Mas qual é o tamanho e a dimensão dos problemas ocasionados por estes conflitos? São os Cetas totalmente suficientes para cumprirem sua função em minimizá-los?
Como ponto de reflexão desses questionamentos, lembremo-nos das estimativas do tráfico de animais silvestres, da crescente perda de habitat causada pelos usos destrutivos dos ambientes naturais (solo, água, floresta, etc.) e da imensa motivação cultural que mantém muitos animais em cativeiro ilegal. Todos esses são fatores geradores de aporte de animais para os Cetas.
E, além de serem muitos, também devemos nos lembrar dos enormes desafios encontrados na definição dos caminhos mais adequados na prática de tratar, reabilitar e destinar esses animais. Infelizmente, muitas vezes nos deparamos com danos irreparáveis nos indivíduos, baixas dessa guerra.
Sob o ponto de vista quantitativo, é lógico e indiscutível que os Cetas são poucos diante da totalidade do problema.
Contudo, os Cetas são os ambientes mais adequados e privilegiados para a realização de ações qualitativamente eficazes tanto na proteção e recuperação de indivíduos, quanto na proteção das espécies, especialmente aquelas mais impactadas por nós seres humanos. Assim, como nos ambientes hospitalares, locais onde as batalhas pela vida são travadas e muitos dos avanços médicos conquistados, nos Cetas podemos desenvolver práticas e técnicas eficazes de manejo de fauna com resultados positivos de proteção de espécies ameaçadas, já que estamos literalmente com a obrigação da resolução dos problemas e conflitos a nós apresentados.
De qualquer forma, essas instituições cuja função primordial é receber animais silvestres, tratá-los e destiná-los, comumente designados de Cetas, Cras ou por outros nomes ou siglas, se tornam instituições obrigatórias e imprescindíveis, pois esta é a forma mais adequada de relaxamentos das tensões e amortecimento de danos à fauna silvestre.
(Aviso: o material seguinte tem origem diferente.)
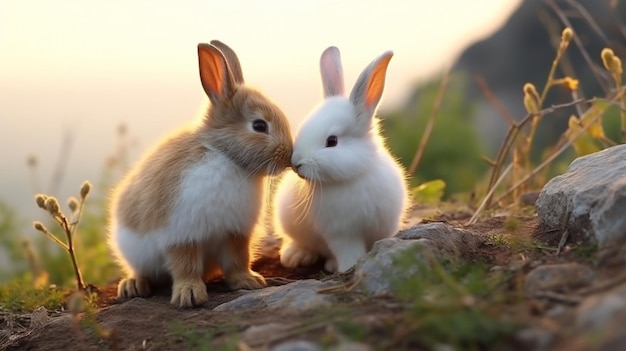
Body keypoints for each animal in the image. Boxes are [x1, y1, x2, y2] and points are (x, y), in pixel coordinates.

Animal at [108, 41, 292, 308]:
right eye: (259, 126)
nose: (289, 156)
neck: (225, 156)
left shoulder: (235, 233)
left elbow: (237, 260)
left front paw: (248, 282)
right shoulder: (181, 235)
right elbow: (186, 266)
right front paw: (190, 295)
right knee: (141, 271)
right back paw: (133, 286)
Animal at [272, 45, 404, 274]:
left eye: (332, 141)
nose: (296, 164)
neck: (354, 176)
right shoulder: (341, 233)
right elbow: (348, 251)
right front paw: (347, 267)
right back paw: (296, 256)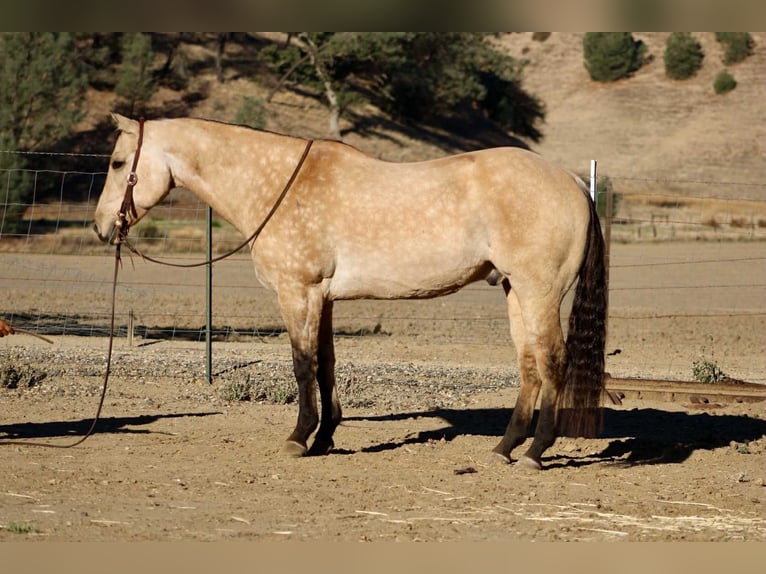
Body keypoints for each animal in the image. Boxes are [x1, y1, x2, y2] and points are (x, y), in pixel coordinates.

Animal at [93, 114, 606, 470]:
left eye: (118, 163)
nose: (101, 228)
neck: (280, 186)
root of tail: (573, 182)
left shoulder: (297, 293)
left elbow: (302, 366)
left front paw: (298, 439)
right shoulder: (323, 299)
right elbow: (325, 366)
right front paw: (324, 438)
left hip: (540, 292)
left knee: (552, 362)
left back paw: (535, 452)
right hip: (516, 291)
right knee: (530, 365)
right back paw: (504, 447)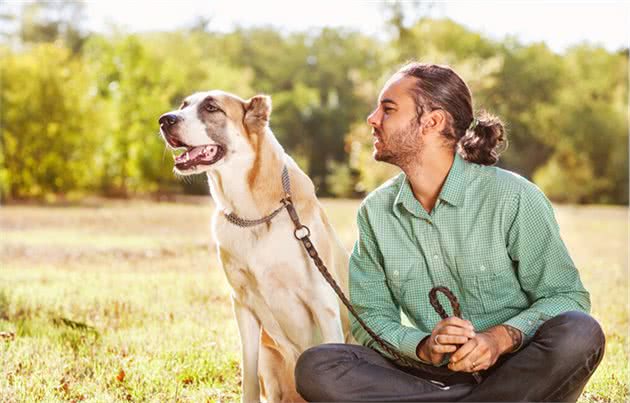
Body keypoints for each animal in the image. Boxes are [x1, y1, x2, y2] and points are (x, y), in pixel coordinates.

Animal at [159, 92, 356, 403]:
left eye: (211, 107)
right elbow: (247, 377)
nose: (164, 120)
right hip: (269, 356)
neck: (253, 213)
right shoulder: (243, 305)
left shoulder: (322, 301)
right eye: (183, 106)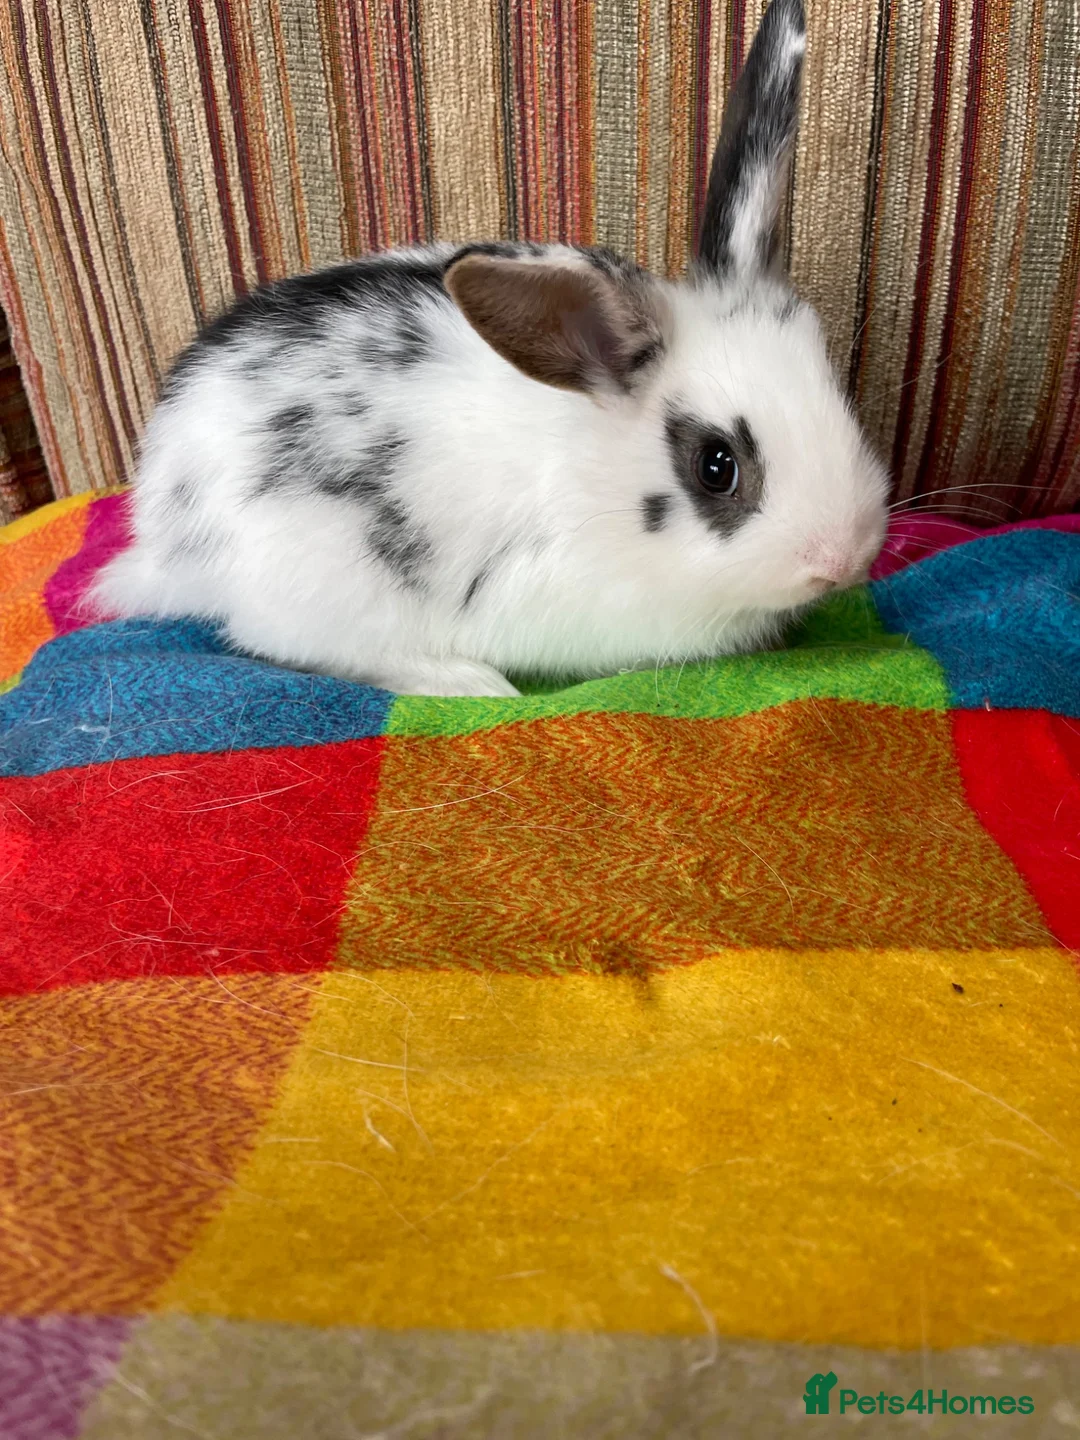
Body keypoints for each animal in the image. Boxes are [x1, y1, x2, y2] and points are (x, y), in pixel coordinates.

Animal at [93, 0, 888, 698]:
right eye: (716, 467)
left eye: (838, 396)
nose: (842, 559)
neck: (592, 477)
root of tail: (165, 520)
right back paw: (469, 682)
E os Cetas já vem cumprindo este papel. Só os administrados pelo Ibama no Brasil receberam, em 2018, aproximadamente 65 mil animais. Todos esses animais e muito outros, já que existem aquelas instituições privadas, municipais e estaduais, foram livres do tráfico ou tiveram a chance de receberem tratamento minimamente adequado e tiveram a chance de voltarem ao local de onde nunca deveriam ter saído, das matas, campos e ambiente naturais do nosso país.